Jean Marc Gales, CEO of Wrightbus, called the Oxford vehicles “the world’s most efficient double deck battery-electric buses”. He explained: “We’ve created the most efficient vehicles by combining optimum power with a class-leading rapid charge, meaning our electric buses spend more time on the road than any other." The charging hubs are powered by the Energy Superhub network, providing enough electricity to charge all 159 buses, with enough range for each bus to drive up to 200 miles per day.

The council fleet

Elecric ODS lorry.Photo: Oxford Clarion

The city council is also moving its own fleet from petrol to electric. Last year’s target was for 25% of the fleet to be electric; ODS managed to beat their own target and electrified 29% of the fleet. Oxford City Council also has a fleet of e-bikes and a small number of EVs for staff to use to get around the city. 

“The Davos of EVs”

Given all this, it’s no surprise that Oxford hosts one of the world’s two EV Summits. (The other is in Austin, Texas.) Now in its seventh year, it takes place at the Said Business School. The summit is as much about networking as showcasing innovations – indeed, it’s here that the partnership that delivered the Oxford Superhub was established.

This year, one focus was a Government fund to boost the number of public EV chargers in England, with the City Council sharing its expertise with other councils. It is a measure of how important Oxford City Council is in this that Cllr Railton, as Cabinet Member for Zero Carbon Oxford, opened the summit. (Oxford City Council is the representative for all English councils on the procurement forum drawing up requirements for public charging.) But the event is more than councils talking to councils, and it’s remarkable how many of the partners signed up to this worldwide event – Mini, Lucy Electric, Mahindra Racing, EAV – have an Oxfordshire connection.

Where next?

We asked Councillor Railton for her thoughts on the journey Oxford has been on – and what the future could hold for the city.
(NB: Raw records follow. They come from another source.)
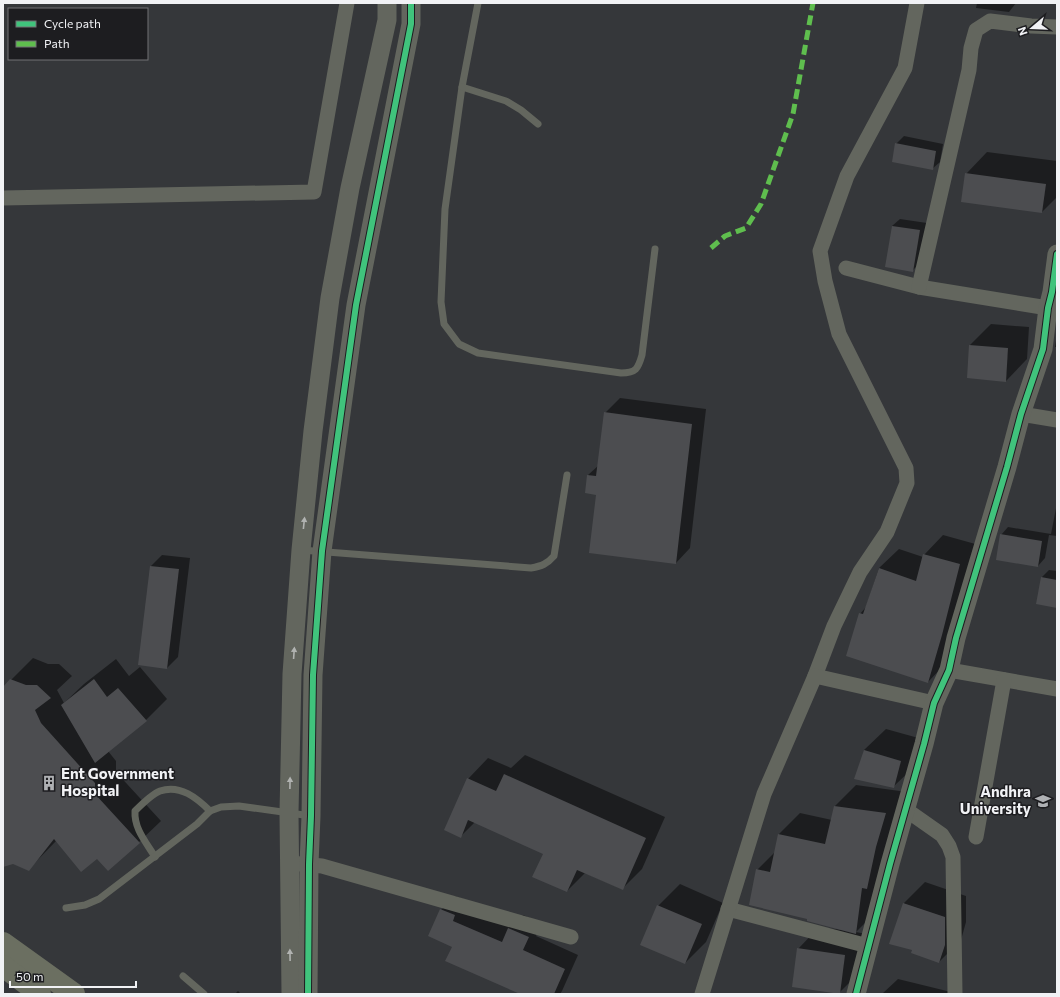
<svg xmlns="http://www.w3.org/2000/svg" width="1060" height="997" font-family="Commissioner,sans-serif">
	<rect width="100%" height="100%" fill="#35373a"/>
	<g fill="#0007">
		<polygon points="977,3 1016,3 1009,12 976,8"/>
		<polygon points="904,136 943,144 940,162 932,169 896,144"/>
		<polygon points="987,152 1057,161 1057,197 1042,212 966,174"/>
		<polygon points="900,219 927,223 920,263 913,270 892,226"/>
		<polygon points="991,324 1029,327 1027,359 1006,381 970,345"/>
		<polygon points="1057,334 1057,347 1055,347"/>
		<polygon points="620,398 706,409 690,548 676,563 588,475 599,465 605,413"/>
		<polygon points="1057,503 1057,536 1049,535 1045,558 1038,566 1001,535 1008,527 1051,534"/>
		<polygon points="943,535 979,545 947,662 928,682 860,614 866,607 879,568 899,549 923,557 924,555"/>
		<polygon points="162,555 190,558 178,657 167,668 139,664 151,566"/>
		<polygon points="1049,570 1057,571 1057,607 1042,577"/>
		<polygon points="33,658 48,664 59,664 72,676 57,690 64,703 84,684 116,659 129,676 140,667 167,699 146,720 108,751 116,761 116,772 161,821 139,842 108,870 97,857 56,841 28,870 13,863 3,865 3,688"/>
		<polygon points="886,729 922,739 915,766 893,787 864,750"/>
		<polygon points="525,755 665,817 642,869 622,889 585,873 567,891 544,853 475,822 460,837 468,779 488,758 511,768"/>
		<polygon points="856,785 907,792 877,911 856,932 866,934 861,971 839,993 798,949 819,927 842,930 757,870 775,852 779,834 800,813 832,820 835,806"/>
		<polygon points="925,882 966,896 966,922 961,940 939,962 913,950 904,903"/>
		<polygon points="680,884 723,903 706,942 685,963 658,906"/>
		<polygon points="455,896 469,901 511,927 523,915 542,923 536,936 578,955 562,991 560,994 522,994 453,946 441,910"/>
		<polygon points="898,979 951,992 951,994 882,994"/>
		<polygon points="238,991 241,994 235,994"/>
	</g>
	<g fill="#4c4d50">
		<polygon points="895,143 936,151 933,170 892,162"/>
		<polygon points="965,173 1046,184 1042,213 961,202"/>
		<polygon points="892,226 920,230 913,272 885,267"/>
		<polygon points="969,345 1008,348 1006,382 967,378"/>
		<polygon points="604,412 692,424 676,564 589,553 596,495 585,493 587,475 596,476"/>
		<polygon points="1000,534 1042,541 1038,567 996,560"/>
		<polygon points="923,554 960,564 942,635 928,683 846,656 859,613 863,614 879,568 916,581"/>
		<polygon points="150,566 179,569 167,669 138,665"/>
		<polygon points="1041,577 1057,580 1057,608 1036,604"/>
		<polygon points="10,679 26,685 37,685 51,698 35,710 41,723 95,783 95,794 140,843 108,871 97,859 81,872 54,839 29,871 13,864 3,867 3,687"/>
		<polygon points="94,679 107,697 118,688 147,721 95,763 61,705"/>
		<polygon points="864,750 901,761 894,788 854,779"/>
		<polygon points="504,774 646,838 623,890 577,870 567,892 532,877 543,854 468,820 461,838 444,830 467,778 496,791"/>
		<polygon points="834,806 886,813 876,847 867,889 862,888 856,934 807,921 807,919 749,905 756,869 770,872 778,834 825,844"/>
		<polygon points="903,903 945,917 945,945 939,963 911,953 912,950 889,944"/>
		<polygon points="657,905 702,924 685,964 640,945"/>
		<polygon points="440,909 455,915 453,921 502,942 508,928 529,937 523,950 565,969 554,994 520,994 445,961 452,947 428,936"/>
		<polygon points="797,948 845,955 840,994 792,987"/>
	</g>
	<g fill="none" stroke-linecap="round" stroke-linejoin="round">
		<g stroke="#63665e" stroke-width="7">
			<path d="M478,3L462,87L445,209L441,302L444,324L459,344L478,353L621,373C636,373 638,369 642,355L655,249"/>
			<polyline points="462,87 506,101 521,110 538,124"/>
			<path d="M301,550L531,568C542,566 547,564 554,556L567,475"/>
			<path d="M155,857C146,842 134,829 135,811C141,805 152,794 160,791C180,784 197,798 210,811"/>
			<polyline points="66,908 85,905 99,899 197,824 210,811 221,807 239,806 311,816"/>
			<polyline points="183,976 204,994"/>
		</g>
		<g stroke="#63665e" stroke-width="15">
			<polyline points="3,198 314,192 347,3"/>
			<polyline points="846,268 919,287 1048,308"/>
			<polyline points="919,287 969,70 971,48 976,30 990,21 1031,26 1057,27"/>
			<polyline points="1021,414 1057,420"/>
			<polyline points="949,670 1057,689"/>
			<polyline points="815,676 834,626 860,572 887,532 907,483 906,468 839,334 825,281 820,251 847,176 905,68 917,3"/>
			<polyline points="905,809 942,835 949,846 953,857 955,994"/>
			<polyline points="976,837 1004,680"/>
			<polyline points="290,863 322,866 571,937"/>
			<polyline points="728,909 868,946"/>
			<polyline points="702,994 764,794 815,676 934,703"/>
		</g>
		<g stroke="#63665e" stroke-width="19">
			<polyline points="291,994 289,813 292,674 301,550 313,431 330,298 350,188 387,20 387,3"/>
			<polyline points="308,994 309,864 311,816 313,675 322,551 356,305 411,24 411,3"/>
			<polyline points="856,994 890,864 924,744 934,703 949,670 956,638 1007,467 1021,414 1043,349 1048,308 1052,292 1057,254"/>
		</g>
		<g stroke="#6b6f61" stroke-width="22">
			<polyline points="3,943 74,994"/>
			<polyline points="3,966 40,994"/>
		</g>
		<polyline stroke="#5fbe4e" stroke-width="5" stroke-dasharray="10 5" stroke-linecap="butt" points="711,248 725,236 746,228 761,204 793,114 813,3"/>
		<defs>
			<g id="cycleway">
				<polyline points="308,994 309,864 311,816 313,675 322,551 356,305 411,24 411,3"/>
				<polyline points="856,994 890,864 924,744 934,703 949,670 956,638 1007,467 1021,414 1043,349 1048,308 1052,292 1057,254"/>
			</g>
		</defs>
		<use href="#cycleway" stroke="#1d1d20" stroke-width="8"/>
		<use href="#cycleway" stroke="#40c37c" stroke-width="6"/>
	</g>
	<defs><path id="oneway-solid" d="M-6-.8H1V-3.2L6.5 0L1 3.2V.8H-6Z"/></defs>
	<g fill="#b1b3b1">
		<use href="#oneway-solid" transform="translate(304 523) rotate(-84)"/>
		<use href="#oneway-solid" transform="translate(294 653) rotate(-86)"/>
		<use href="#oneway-solid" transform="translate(290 783) rotate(-89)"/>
		<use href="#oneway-solid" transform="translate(290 955) rotate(-91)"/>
	</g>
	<defs>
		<symbol id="building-bare" viewBox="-9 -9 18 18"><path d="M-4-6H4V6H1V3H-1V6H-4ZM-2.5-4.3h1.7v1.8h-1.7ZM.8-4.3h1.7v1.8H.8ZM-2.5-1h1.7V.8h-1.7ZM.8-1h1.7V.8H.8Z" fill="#afb1b4" stroke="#1d1d20" stroke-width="2.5" paint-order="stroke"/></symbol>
		<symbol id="university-bare" viewBox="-9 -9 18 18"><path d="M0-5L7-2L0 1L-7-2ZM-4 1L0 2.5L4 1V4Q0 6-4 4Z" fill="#afb1b4" stroke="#1d1d20" stroke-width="2.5" paint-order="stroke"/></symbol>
	</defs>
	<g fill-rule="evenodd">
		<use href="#building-bare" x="38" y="772" width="22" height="22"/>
		<use href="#university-bare" x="1032" y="790" width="22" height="22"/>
	</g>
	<g text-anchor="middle" stroke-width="3" stroke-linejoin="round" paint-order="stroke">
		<g font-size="15" font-weight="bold" fill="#f1f2f5" stroke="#1d1d20" text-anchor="start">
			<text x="61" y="779">Ent Government<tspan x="61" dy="17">Hospital</tspan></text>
			<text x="1031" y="797" text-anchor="end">Andhra<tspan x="1031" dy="17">University</tspan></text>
		</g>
	</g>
	<rect width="1060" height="997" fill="none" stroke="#f1f2f5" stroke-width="8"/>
	<rect x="8" y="8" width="140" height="52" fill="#1d1d20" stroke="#727275"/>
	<rect x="16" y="21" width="20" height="6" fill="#40c37c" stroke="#727275"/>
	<text x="44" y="28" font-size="12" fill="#f1f2f5">Cycle path</text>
	<rect x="16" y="41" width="20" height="6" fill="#5fbe4e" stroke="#727275"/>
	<text x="44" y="48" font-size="12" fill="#f1f2f5">Path</text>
	<g transform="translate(1032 28) rotate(251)" stroke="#1d1d20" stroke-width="3" paint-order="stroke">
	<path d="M0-3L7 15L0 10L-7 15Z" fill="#f1f2f5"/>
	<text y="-6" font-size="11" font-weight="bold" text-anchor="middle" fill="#f1f2f5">N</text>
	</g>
	<path d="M10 981v6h126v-6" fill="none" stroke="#f1f2f5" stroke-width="2"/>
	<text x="16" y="981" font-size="12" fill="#f1f2f5" stroke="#1d1d20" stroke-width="3" paint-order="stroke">50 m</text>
</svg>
Oxford realised the great opportunity that comes with EVs and has really pushed ahead with innovation in this space. Residents want a decent charging network that is affordable, easy to use, convenient to access and reliable. If you want people to switch to EVs – which we do for both getting off fossil fuels and improving air quality – you’ve got to get this infrastructure right. People don’t want thousands of apps, rip-off prices nor broken chargers. Filling up your car at a petrol station is super quick and straightforward, and that’s what the competition is.

Care also must be taken to make sure the transition is as equitable as possible. Chargers need to be spread over the whole city, not just the most commercially attractive places, and we don’t want to set up single operator monopolies that end up ripping off residents. More charging cables cannot mean less space for pedestrians and less access for disabled people. Chargers need to be in the highway where possible, not taking up pavement space from pedestrians, and disabled users need to be able to use them too. We can’t have trailing cables across pavements either so I really welcome more GUL-e channels installed across the city.

The next challenge is enabling commercial charging at scale. Getting this right has been years of work for the city’s sustainability team – this is what world class delivery in this space looks like. 

The last petrol-engined cars will leave the forecourts in just 11 years. In reality, a combination of production lines winding down and buyers’ unwillingness to purchase outdated models will see electric vehicles become the majority choice much sooner.

In most of Britain, this is still hard to imagine. Petrol stations are commonplace, EV hubs rare. Charging cables are simply impossible for many city dwellers. Buses still have that familiar diesel rattle. But in Oxford, you can get a glimpse of what the future will be.